*** Opening of INFORMATION PROVIDED ***
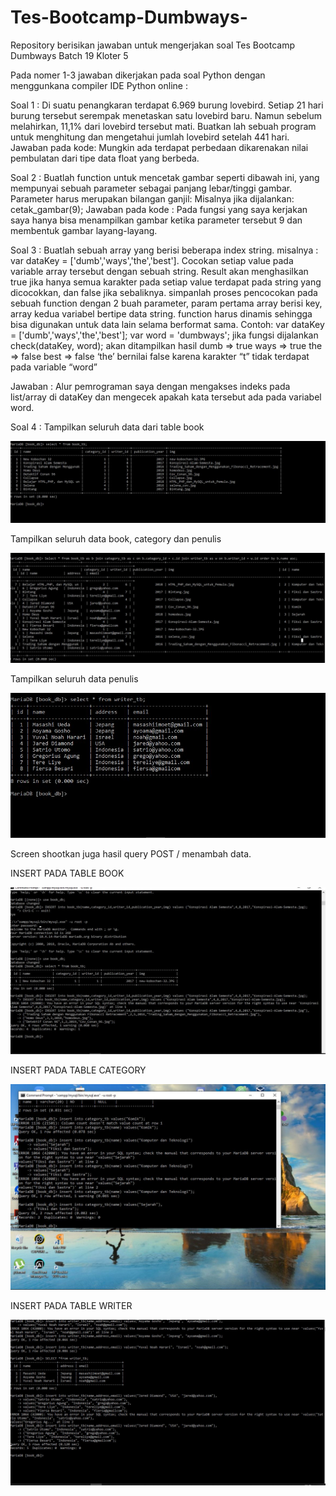 # Tes-Bootcamp-Dumbways-
Repository berisikan jawaban untuk mengerjakan soal Tes Bootcamp Dumbways Batch 19 Kloter 5


Pada nomer 1-3 jawaban dikerjakan pada soal Python dengan menggunkana compiler IDE Python online :

Soal 1 :
  Di suatu penangkaran terdapat 6.969 burung lovebird. Setiap 21 hari burung tersebut serempak menetaskan satu lovebird baru. 
  Namun sebelum melahirkan, 11,1% dari lovebird tersebut mati. Buatkan lah sebuah program untuk menghitung dan mengetahui jumlah lovebird setelah 441 hari.
 Jawaban pada kode: Mungkin ada terdapat perbedaan dikarenakan nilai pembulatan dari tipe data float yang berbeda.
  
Soal 2 :
  Buatlah function untuk mencetak gambar seperti dibawah ini, yang mempunyai sebuah parameter sebagai panjang lebar/tinggi gambar. Parameter harus merupakan bilangan ganjil:
Misalnya jika dijalankan:
cetak_gambar(9);
Jawaban pada kode : Pada fungsi yang saya kerjakan saya hanya bisa menampilkan gambar ketika parameter tersebut 9 dan membentuk gambar layang-layang.

Soal 3 :
Buatlah sebuah array yang berisi beberapa index string. 
misalnya :
var dataKey = ['dumb','ways','the','best']. Cocokan setiap value pada variable array tersebut dengan sebuah string. Result akan menghasilkan true jika hanya semua karakter pada setiap value terdapat pada string yang dicocokkan, dan false jika sebaliknya.
simpanlah proses pencocokan pada sebuah function dengan 2 buah parameter, param pertama array berisi key, array kedua variabel bertipe data string. function harus dinamis sehingga bisa digunakan untuk data lain selama berformat sama.
Contoh:
		var dataKey = ['dumb','ways','the','best'];
		var word = 'dumbways';
		jika fungsi dijalankan check(dataKey, word);
    akan ditampilkan hasil
    dumb => true
    ways  => true
    the     => false
    best   => false	
‘the’ bernilai false karena karakter “t” tidak terdapat pada variable “word”

Jawaban : Alur pemrograman saya dengan mengakses indeks pada list/array di dataKey dan mengecek apakah kata tersebut ada pada variabel word.

Soal 4 :
  Tampilkan seluruh data dari table book
  
![alt text](https://github.com/ahmadirfaan/Tes-Bootcamp-Dumbways-/blob/master/showTableBook.JPG?raw=true)
  
  Tampilkan seluruh data book, category dan penulis
  
![alt text](https://github.com/ahmadirfaan/Tes-Bootcamp-Dumbways-/blob/master/showTableBook%2CWriter%2CCategory.JPG?raw=true)

  Tampilkan seluruh data penulis
  
![alt text](https://github.com/ahmadirfaan/Tes-Bootcamp-Dumbways-/blob/master/showTableWriter.JPG?raw=true)


  Screen shootkan juga hasil query POST / menambah data.
  
  INSERT PADA TABLE BOOK

![alt text](https://github.com/ahmadirfaan/Tes-Bootcamp-Dumbways-/blob/master/Soal4-InsertDataBook.JPG?raw=true)

  INSERT PADA TABLE CATEGORY
  
![alt text](https://github.com/ahmadirfaan/Tes-Bootcamp-Dumbways-/blob/master/Soal4-InsertDataCategory.JPG?raw=true)

  INSERT PADA TABLE WRITER
  
![alt text](https://github.com/ahmadirfaan/Tes-Bootcamp-Dumbways-/blob/master/Soal4-InsertDataWriter.JPG?raw=true)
*** Close of INFORMATION PROVIDED ***
§ WHAT YOU SHOULD DO
Reproduce without change every line of the entries above, from the one containing "Jawaban : Alur" through the last.

§ ANSWER TO THIS PROBLEM
Jawaban : Alur pemrograman saya dengan mengakses indeks pada list/array di dataKey dan mengecek apakah kata tersebut ada pada variabel word.

Soal 4 :
  Tampilkan seluruh data dari table book
  
![alt text](https://github.com/ahmadirfaan/Tes-Bootcamp-Dumbways-/blob/master/showTableBook.JPG?raw=true)
  
  Tampilkan seluruh data book, category dan penulis
  
![alt text](https://github.com/ahmadirfaan/Tes-Bootcamp-Dumbways-/blob/master/showTableBook%2CWriter%2CCategory.JPG?raw=true)

  Tampilkan seluruh data penulis
  
![alt text](https://github.com/ahmadirfaan/Tes-Bootcamp-Dumbways-/blob/master/showTableWriter.JPG?raw=true)


  Screen shootkan juga hasil query POST / menambah data.
  
  INSERT PADA TABLE BOOK

![alt text](https://github.com/ahmadirfaan/Tes-Bootcamp-Dumbways-/blob/master/Soal4-InsertDataBook.JPG?raw=true)

  INSERT PADA TABLE CATEGORY
  
![alt text](https://github.com/ahmadirfaan/Tes-Bootcamp-Dumbways-/blob/master/Soal4-InsertDataCategory.JPG?raw=true)

  INSERT PADA TABLE WRITER
  
![alt text](https://github.com/ahmadirfaan/Tes-Bootcamp-Dumbways-/blob/master/Soal4-InsertDataWriter.JPG?raw=true)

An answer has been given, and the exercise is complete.